An employee unions’ outfit and a city-based collective have decided to challenge the Maharashtra government’s much-debated decision to free-up lands declared surplus under the erstwhile Urban Land (Ceiling and Regulation) Act, 1976.
In November last year, the Devendra Fadnavis government had decided to lift curbs on the development of these lands against payment of a premium ranging from 5-20 per cent of the market rates of the plots as determined by the government’s annual ready reckoner.
But with the Mumbai Metropolitan Region alone accounting for 5,582 acres of such vacant land, questions that the government’s latest measure, which is set to benefit some top business families, industrial houses and land owners the most, would allow the beneficiaries to “wriggle out of the obligations of surrendering flats or lands to the government for affordable housing” are being raised.
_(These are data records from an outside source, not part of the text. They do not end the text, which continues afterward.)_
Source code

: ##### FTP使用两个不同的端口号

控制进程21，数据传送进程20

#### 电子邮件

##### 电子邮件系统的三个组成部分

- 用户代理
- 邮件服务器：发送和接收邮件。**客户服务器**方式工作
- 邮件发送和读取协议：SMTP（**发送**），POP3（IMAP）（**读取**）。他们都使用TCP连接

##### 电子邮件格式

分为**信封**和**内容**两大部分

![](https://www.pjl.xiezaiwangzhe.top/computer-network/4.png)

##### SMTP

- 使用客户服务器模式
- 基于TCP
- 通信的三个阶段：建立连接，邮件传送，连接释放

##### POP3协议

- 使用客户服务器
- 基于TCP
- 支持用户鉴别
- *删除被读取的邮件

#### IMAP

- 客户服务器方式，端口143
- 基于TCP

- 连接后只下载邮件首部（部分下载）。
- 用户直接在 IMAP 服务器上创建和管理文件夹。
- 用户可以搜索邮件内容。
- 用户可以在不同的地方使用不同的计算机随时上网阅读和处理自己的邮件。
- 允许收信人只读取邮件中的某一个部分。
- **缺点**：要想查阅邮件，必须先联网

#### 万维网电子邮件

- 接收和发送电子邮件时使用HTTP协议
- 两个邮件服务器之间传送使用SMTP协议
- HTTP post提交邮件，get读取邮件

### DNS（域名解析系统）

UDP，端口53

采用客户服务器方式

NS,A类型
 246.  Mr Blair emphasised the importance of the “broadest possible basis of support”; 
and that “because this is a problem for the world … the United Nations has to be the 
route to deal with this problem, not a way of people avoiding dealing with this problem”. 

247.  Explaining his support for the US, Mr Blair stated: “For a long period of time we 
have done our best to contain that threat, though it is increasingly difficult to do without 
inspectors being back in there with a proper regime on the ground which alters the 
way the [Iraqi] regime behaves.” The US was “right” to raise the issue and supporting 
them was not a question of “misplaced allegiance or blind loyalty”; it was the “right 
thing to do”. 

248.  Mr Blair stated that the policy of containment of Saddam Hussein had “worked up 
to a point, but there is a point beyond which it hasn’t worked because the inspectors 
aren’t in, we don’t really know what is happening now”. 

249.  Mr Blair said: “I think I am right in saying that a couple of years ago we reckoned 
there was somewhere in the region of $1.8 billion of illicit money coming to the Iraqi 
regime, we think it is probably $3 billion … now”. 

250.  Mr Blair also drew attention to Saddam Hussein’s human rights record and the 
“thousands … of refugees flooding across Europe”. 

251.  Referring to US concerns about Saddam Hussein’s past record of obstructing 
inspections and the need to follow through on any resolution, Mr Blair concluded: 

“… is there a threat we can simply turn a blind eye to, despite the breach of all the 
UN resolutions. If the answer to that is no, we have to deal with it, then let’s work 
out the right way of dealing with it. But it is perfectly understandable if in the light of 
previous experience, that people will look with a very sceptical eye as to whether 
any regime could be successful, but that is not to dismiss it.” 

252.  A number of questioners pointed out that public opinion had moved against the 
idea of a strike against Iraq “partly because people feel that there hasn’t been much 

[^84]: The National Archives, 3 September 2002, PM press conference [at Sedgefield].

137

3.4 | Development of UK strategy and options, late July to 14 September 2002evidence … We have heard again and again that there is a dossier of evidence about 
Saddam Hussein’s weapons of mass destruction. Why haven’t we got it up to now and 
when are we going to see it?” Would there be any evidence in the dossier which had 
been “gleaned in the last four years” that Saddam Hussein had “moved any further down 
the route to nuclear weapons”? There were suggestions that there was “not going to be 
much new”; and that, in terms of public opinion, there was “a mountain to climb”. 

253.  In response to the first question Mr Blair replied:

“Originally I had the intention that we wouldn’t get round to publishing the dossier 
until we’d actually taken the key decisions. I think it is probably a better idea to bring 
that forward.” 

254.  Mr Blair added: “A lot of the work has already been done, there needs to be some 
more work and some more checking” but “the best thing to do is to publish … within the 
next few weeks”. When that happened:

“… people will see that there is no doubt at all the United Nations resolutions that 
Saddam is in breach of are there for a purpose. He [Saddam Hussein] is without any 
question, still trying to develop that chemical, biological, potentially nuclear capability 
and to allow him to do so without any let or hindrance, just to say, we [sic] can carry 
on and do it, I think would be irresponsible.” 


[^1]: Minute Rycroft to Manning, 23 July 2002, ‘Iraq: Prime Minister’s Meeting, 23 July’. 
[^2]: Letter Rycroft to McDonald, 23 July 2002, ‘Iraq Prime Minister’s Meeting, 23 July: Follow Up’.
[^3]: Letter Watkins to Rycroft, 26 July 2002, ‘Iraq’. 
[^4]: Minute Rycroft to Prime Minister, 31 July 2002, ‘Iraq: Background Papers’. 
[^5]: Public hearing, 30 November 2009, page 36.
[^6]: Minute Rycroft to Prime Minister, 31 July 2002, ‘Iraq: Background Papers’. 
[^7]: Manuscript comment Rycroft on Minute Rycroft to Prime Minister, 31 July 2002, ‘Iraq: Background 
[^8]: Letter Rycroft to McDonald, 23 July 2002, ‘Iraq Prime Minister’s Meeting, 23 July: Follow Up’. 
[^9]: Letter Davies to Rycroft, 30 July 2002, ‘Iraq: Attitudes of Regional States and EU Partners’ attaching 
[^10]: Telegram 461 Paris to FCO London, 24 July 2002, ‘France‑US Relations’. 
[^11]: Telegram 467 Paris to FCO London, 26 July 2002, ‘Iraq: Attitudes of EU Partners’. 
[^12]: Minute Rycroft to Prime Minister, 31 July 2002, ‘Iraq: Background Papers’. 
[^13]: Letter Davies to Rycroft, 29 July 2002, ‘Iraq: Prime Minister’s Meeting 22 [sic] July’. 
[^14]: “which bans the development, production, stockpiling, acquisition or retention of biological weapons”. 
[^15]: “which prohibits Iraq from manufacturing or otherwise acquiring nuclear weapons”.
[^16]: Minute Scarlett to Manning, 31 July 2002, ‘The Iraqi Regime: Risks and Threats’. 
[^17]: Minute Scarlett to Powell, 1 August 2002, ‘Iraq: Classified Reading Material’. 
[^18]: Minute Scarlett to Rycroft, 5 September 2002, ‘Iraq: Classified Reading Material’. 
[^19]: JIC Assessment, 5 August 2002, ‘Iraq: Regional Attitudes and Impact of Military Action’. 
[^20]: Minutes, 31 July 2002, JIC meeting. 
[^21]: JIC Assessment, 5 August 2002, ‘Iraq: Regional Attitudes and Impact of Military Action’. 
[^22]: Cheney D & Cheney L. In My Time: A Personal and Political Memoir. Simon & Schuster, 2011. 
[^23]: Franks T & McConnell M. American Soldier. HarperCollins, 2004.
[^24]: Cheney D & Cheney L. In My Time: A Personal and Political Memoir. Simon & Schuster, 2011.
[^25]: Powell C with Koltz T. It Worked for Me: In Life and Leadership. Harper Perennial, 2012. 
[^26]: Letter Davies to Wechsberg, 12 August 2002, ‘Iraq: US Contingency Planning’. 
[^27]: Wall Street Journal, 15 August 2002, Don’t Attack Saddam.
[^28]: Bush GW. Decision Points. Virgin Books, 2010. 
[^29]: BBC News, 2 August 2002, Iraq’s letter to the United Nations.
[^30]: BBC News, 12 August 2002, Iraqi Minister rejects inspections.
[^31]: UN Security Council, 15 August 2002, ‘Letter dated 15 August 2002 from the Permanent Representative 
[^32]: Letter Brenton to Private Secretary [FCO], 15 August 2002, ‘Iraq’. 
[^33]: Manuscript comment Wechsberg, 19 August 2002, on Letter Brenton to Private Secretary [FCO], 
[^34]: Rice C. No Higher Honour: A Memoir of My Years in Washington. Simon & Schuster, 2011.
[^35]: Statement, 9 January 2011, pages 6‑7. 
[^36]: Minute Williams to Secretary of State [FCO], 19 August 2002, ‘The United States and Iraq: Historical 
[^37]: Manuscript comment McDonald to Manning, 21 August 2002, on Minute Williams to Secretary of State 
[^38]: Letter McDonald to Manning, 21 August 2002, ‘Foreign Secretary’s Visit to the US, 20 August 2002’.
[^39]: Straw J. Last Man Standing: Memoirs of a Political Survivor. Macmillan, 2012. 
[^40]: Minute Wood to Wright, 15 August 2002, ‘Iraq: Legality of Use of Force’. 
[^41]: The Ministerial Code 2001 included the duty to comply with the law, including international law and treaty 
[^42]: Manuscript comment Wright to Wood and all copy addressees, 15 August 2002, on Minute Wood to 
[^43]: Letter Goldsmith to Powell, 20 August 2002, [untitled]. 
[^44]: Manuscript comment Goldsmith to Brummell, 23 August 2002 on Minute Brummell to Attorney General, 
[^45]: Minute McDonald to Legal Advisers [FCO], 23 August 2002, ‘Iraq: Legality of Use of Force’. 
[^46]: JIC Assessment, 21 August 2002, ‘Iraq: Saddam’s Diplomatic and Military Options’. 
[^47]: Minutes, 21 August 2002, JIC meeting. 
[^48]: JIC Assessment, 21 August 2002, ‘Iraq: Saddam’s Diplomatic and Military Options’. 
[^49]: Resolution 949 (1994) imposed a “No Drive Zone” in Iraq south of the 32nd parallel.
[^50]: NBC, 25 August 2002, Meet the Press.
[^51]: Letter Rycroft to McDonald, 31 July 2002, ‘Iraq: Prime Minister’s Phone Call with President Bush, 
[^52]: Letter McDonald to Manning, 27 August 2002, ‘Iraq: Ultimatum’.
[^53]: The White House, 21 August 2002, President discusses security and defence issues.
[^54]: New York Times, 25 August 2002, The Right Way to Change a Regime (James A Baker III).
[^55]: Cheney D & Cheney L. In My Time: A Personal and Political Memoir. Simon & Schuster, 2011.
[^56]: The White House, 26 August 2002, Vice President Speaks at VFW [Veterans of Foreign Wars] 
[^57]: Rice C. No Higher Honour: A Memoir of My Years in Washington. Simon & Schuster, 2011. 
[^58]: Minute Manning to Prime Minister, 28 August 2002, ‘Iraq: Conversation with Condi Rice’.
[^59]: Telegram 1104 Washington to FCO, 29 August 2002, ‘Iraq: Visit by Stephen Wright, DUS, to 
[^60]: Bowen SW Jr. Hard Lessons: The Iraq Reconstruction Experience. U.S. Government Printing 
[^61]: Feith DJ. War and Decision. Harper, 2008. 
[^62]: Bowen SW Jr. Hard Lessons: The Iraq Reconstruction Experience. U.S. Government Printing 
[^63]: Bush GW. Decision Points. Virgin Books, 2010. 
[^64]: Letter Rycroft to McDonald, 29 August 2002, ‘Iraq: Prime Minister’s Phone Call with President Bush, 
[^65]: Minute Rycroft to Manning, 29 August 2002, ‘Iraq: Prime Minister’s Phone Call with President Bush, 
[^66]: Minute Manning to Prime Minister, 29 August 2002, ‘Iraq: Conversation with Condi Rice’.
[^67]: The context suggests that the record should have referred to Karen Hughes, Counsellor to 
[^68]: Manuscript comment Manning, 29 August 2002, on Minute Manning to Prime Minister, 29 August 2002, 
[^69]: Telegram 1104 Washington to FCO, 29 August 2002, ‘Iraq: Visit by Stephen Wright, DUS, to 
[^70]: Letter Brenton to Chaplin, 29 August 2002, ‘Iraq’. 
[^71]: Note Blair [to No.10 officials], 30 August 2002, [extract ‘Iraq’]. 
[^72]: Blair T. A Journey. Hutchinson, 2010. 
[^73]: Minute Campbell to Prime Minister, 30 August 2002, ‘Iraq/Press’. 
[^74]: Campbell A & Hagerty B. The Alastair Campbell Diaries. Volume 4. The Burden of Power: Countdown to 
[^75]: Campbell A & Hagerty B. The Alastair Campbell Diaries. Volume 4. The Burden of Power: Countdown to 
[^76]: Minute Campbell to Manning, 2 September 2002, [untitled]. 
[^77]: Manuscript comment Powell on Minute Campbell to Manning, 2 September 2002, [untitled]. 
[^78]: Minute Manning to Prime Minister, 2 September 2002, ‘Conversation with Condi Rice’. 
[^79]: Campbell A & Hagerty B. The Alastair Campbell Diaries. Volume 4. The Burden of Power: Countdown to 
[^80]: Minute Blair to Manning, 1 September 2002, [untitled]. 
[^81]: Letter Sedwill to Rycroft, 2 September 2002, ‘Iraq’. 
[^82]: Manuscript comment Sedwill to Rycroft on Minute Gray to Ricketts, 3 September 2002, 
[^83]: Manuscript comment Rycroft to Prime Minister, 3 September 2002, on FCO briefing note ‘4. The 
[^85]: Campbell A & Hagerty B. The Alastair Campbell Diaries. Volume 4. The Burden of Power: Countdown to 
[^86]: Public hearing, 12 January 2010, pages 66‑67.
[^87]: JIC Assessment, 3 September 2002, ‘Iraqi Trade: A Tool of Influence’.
Echoing this viewpoint, Vishwas Utagi, co-convenor, Trade Union Joint Action Committee (TUJAC), an umbrella outfit representing 40 major trade unions in the state, said that the “government is out to benefit the ultra-rich at the expense of the common man and the working class with the move.” He confirmed that TUJAC, along with Nivara Abhiyaan, Mumbai, a collective that fights for the cause of social and affordable, have decided to challenge the government’s decision in the court.
The ULCRA Act, which was subsequently repealed in 2007, had a ceiling on the extent of vacant land an individual entity could hold in urban agglomerates. This had been imposed to prevent the “concentration of urban land in a few hands”.
The same Act, however, contained provisions that permitted states to exempt surplus vacant lands from the ceiling by imposing stringent conditions of their development.
In Maharashtra, the condition imposed for such exempted lands was that tenements built on such lands had to be sold at government determined rates. Five per cent of the built-up tenements had to be surrendered free of cost to the government to promote low-income housing. While the section exempting these lands was saved even after repealing of the Act, official figures show that a majority of the beneficiaries were yet to comply with the conditions.
Contending that it lacked the manpower to ensure compliance of the condition and quoting a status quo imposed by the Supreme Court in 2014 over action in cases of violations, the government has now agreed to lift these curbs on payment of premium and a condition that the size of apartments construction on such lands won’t be over 80 square metres.
“This is the biggest land grab in the state’s history,” claimed Utagi, valuing the worth of the land at over Rs 20,000 crore. Earlier on July 2, a two-member bench of the Supreme Court had accepted the consent terms signed between the Maharashtra Chamber of Housing Industry (MCHI) and the state government in this regard, permitting the former to withdraw its old case against the government over the fate of these lands. “The government move will encourage manufacturing units holding such lands to shut down causing massive unemployment, while also leading to loss of several thousand acres of land meant for public housing,” claimed Utagi.